Biloxi Breaks Ground On Hope Six Housing Development

A longtime vision of new, affordable housing in East Biloxi is a step closer to reality.

Construction work is underway on the nearly sixty million dollar development called "Hope Six".  Two dilapidated "barracks style" public housing projects were demolished to make way for a more modern neighborhood of town houses and single family homes.

Leaders of the Biloxi Housing Authority have faced some significant hurdles with the project. Problems included dealing with the resignation of the former executive director and questions from HUD about a failure to meet certain project deadlines.

But despite the challenges, Wednesday's long awaited ground breaking brought out the smiles.

"He is the one I think really needs the biggest round of applause on this. Delmar," said Dean Wilson, as he introduced the chairman of the Biloxi Housing Authority.

Chairman Delmar Robinson shared how his vision for Hope Six began. He told the crowd about a visit he and his wife made several years ago to a rundown housing project.

"And we went up to Bayou Auguste. And we saw how sad it looked.
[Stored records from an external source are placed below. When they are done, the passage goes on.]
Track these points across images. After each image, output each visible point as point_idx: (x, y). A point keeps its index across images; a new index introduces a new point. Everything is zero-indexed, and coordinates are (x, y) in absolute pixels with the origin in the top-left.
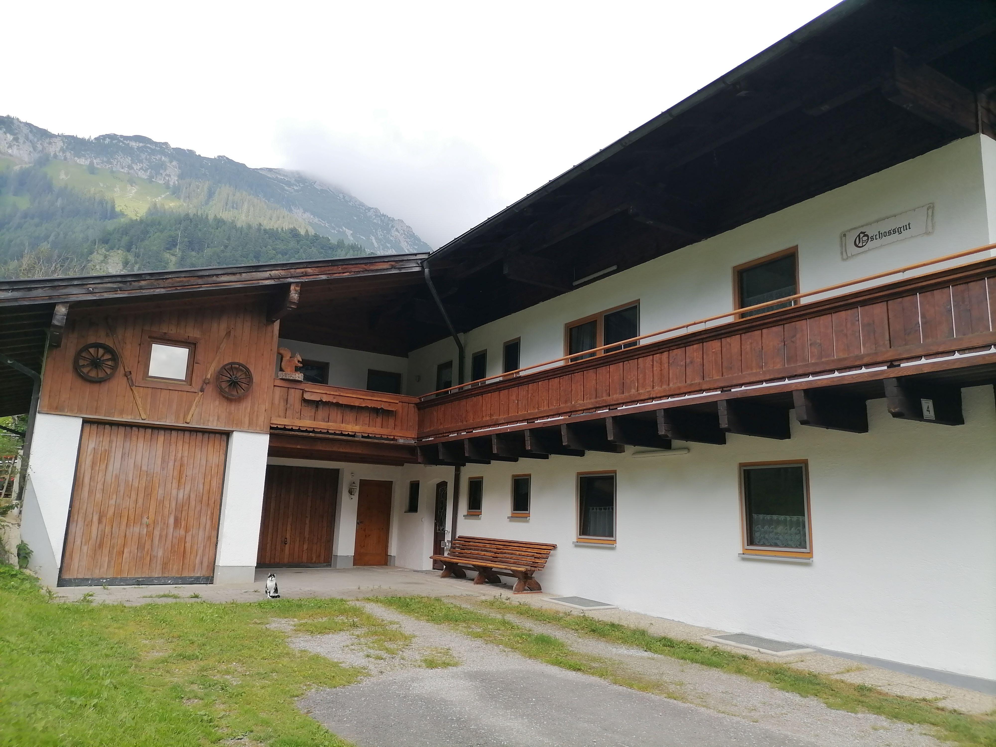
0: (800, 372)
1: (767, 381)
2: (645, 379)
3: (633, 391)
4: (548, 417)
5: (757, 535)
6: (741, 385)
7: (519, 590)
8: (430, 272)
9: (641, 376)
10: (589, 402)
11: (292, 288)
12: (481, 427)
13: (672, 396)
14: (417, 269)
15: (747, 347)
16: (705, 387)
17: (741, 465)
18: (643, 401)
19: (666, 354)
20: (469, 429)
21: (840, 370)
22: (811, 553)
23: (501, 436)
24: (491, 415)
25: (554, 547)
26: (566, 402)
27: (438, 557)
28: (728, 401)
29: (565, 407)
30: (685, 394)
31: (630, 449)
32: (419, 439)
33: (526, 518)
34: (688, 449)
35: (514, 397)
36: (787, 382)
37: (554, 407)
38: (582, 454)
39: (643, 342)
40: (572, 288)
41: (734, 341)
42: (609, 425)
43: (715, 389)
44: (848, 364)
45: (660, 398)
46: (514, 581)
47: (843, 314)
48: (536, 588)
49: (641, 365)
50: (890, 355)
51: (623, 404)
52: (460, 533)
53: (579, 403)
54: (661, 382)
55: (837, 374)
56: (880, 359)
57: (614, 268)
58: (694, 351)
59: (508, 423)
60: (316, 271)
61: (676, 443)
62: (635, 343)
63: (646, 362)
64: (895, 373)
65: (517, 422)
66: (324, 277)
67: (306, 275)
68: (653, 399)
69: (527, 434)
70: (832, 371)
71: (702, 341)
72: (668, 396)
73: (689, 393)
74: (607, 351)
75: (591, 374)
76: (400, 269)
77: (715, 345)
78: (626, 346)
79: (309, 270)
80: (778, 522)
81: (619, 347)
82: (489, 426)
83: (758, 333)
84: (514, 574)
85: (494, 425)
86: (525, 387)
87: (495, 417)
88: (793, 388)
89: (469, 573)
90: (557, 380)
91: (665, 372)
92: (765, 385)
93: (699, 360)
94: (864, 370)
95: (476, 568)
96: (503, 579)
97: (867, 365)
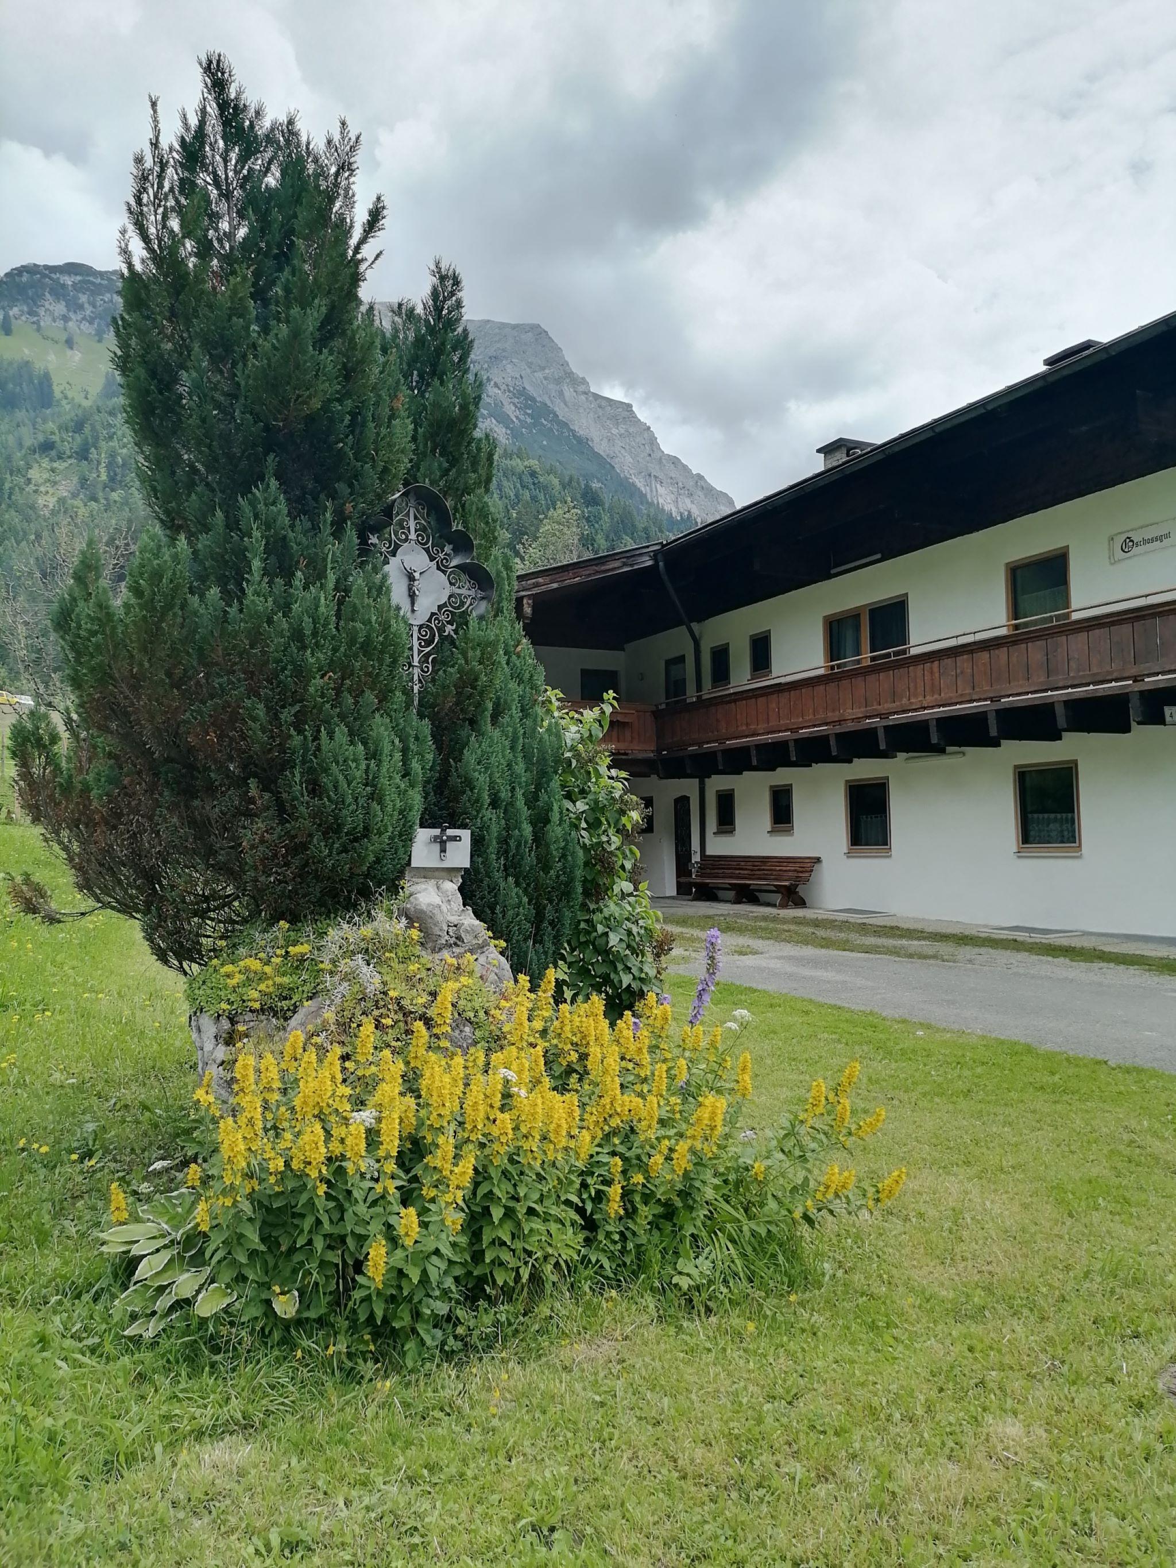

And I told her at that time, if given the opportunity that we would do something about it," Robinson recalled.

Annita Moore lived in one of those dilapidated projects.

"If you lived in Bayou Auguste, you knew what to expect. You wasn't going to get a high quality home," she said, as she viewed the project  now underway.

Moore is excited to see construction of her new neighborhood. When the project was first announced, she was skeptical.

"There was just woods. And I thought this was eventually going to be a casino's property. And I just really gave up hope of Hope Six," she admitted.

The ground breaking and the work already underway helped restore that hope.

"This at least puts the naysayers at ease to see we are moving to a positive effort to bring new and affordable housing into our community, ward two," said Biloxi city councilman, Eric Dickey.

Last month, WLOX News reported that HUD was threatening to withhold federal dollars from the Hope Six project because of its failure to meet certain deadlines. That prompted the housing authority director to travel to Washington two weeks ago in an effort to resolve those problems. Now, the necessary checkpoints, which include the pouring of eight foundations, have been addressed to HUD's satisfaction.

Housing authority vice chairman, Dean Wilson, says it's time to move forward.

"We can't wait to get started to get some houses for people to live in that are nice, affordable and that they want to live in," he said.

Annita Moore is also excited about the prospect of moving into one of the new units.

"You know, they're changing the atmosphere and the houses completely. So, that's a plus," she said.

A total of 233 mixed income housing units will be built on the site of the old Bayview-Bayou Auguste property. The first homes should be ready in about a year.

Along with that initial development, the Hope Six plans call for even more new housing in East Biloxi. The master plan is for 387 housing units, including single family homes and an elderly housing complex.